How should Canada respond to the threat of killer robots?

Conventional Weapons, Emerging Technologies, News

Lethal autonomous weapons systems (LAWS), more commonly known as killer robots, are an emerging topic in international security discussions. These weapons would be able to target, select, and kill without any human input.

There is still debate about the timeframe for the development of LAWS, with some experts suggesting that such technology is only a few years away, while others claim that it will take decades to build these systems. However, increasing autonomy in already developed weapons systems indicates a current need for regulation.

Most countries agree that fully autonomous weapons should not be developed and that some element of human control or oversight should be present in all weapons systems. The global Campaign to Stop Killer Robots, a coalition of 61 civil society organizations, including Mines Action Canada and Project Ploughshares, has called for a ban of fully autonomous weapons.

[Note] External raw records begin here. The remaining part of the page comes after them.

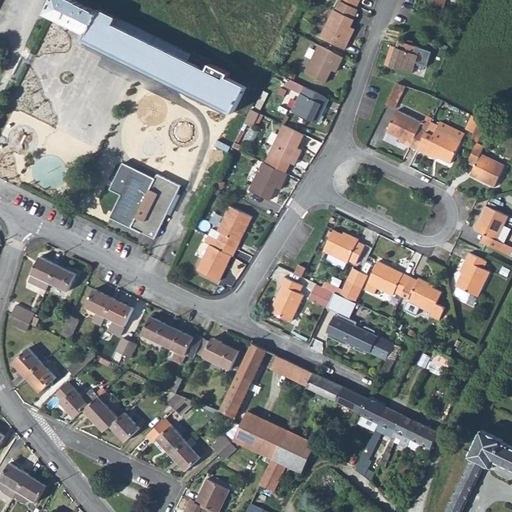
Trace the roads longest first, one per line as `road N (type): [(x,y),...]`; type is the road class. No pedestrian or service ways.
road 1 (residential): [(311,189),(420,245),(446,235),(451,207),(440,196),(337,148)]
road 2 (residential): [(24,220),(229,319)]
road 3 (residential): [(156,511),(166,493),(159,479),(50,428),(28,427)]
road 4 (residential): [(337,148),(392,0)]
road 5 (residential): [(229,319),(311,189)]
road 6 (residential): [(229,319),(360,382)]
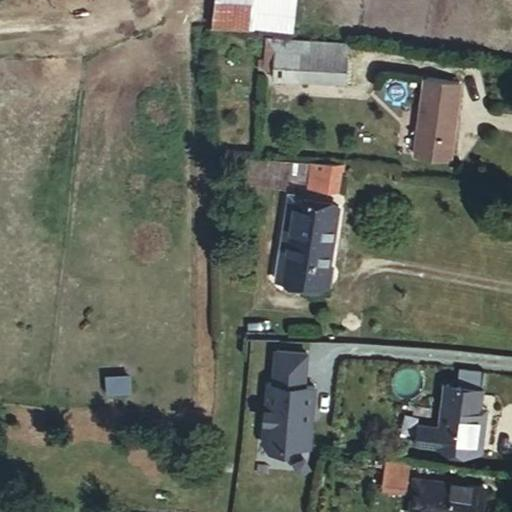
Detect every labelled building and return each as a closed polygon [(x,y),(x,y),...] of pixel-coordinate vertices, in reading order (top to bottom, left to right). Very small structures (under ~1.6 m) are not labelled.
[(342,69),(343,32),(275,30),(275,68),(342,69)] [(428,53),(425,103),(459,106),(466,55),(428,53)] [(305,150),(301,174),(337,176),(339,156),(305,150)] [(295,190),(288,263),(329,269),(338,196),(329,197),(331,185),(302,180),(300,191),(295,190)] [(471,327),(466,344),(487,347),(484,361),(492,361),(496,329),(471,327)] [(449,389),(456,390),(482,392),(484,379),(489,380),(495,380),(497,363),(492,361),(484,361),(487,347),(466,344),(455,342),(454,353),(444,351),(443,365),(451,365),(449,389)] [(482,392),(456,390),(452,408),(484,412),(489,380),(484,379),(482,392)] [(443,469),(442,491),(484,496),(488,461),(457,456),(454,470),(443,469)]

Supporting this call, scholar and ethicist Wendell Wallach has argued for recognition that “machines picking targets and initiating lethal and nonlethal force are not just a bad idea, but also mala in se [evil in itself].” Leading scientists and innovators, among them Stephen Hawking and Elon Musk, have signed an open letter that states that weaponizing artificial intelligence will lead to a global arms race and support a ban on weapons that operate “beyond meaningful human control.”

Political analysts have suggested that the concept of meaningful human control should guide the development of new technologies and serves as a useful global norm. This notion of human control and LAWS was discussed at the April 11-15 meeting of experts at the United Nations Convention on Certain Conventional Weapons in Geneva, Switzerland. Canada was among the 94 countries present.

While 14 countries thus far have called for a ban on fully autonomous weapons systems,Canada, along with other countries, has decided to take a more restrained approach. The countries at CCW recommended the creation of a Group of Governmental Experts (GGE) to further explore the topic; the final decision on the recommendation will be made at the CCW’s Fifth Review Conference this December.

At the April meetings, Canadian representatives were clear that, although they were worried by the increased autonomy of weapons systems, they did not wish to impact the development of dual-use technology. In other words, much of the technology that would be used to develop LAWS would be developed for other purposes, including civilian uses. Canada has also asked for clarification of the notion of meaningful human control by the GGE.

Concerns about the effects of a ban on dual-use technology are understandable but overstated. At the April meeting and in wider discussions, engineers and robotics experts suggest that the “kill” button or algorithm in fully autonomous weapons systems is not needed in future developments of robotics and civilian technology. One such engineering firm, Waterloo-based robotics company, Clearpath Robotics, has taken a stand against the creation of fully autonomous weapons systems.

Both industry and government must address the threat of killer robots. Companies such as Clearpath Robotics have taken the lead and other tech companies should follow. Now is the time for the Canadian government to also show leadership at the UN by supporting the ban on fully autonomous weapons.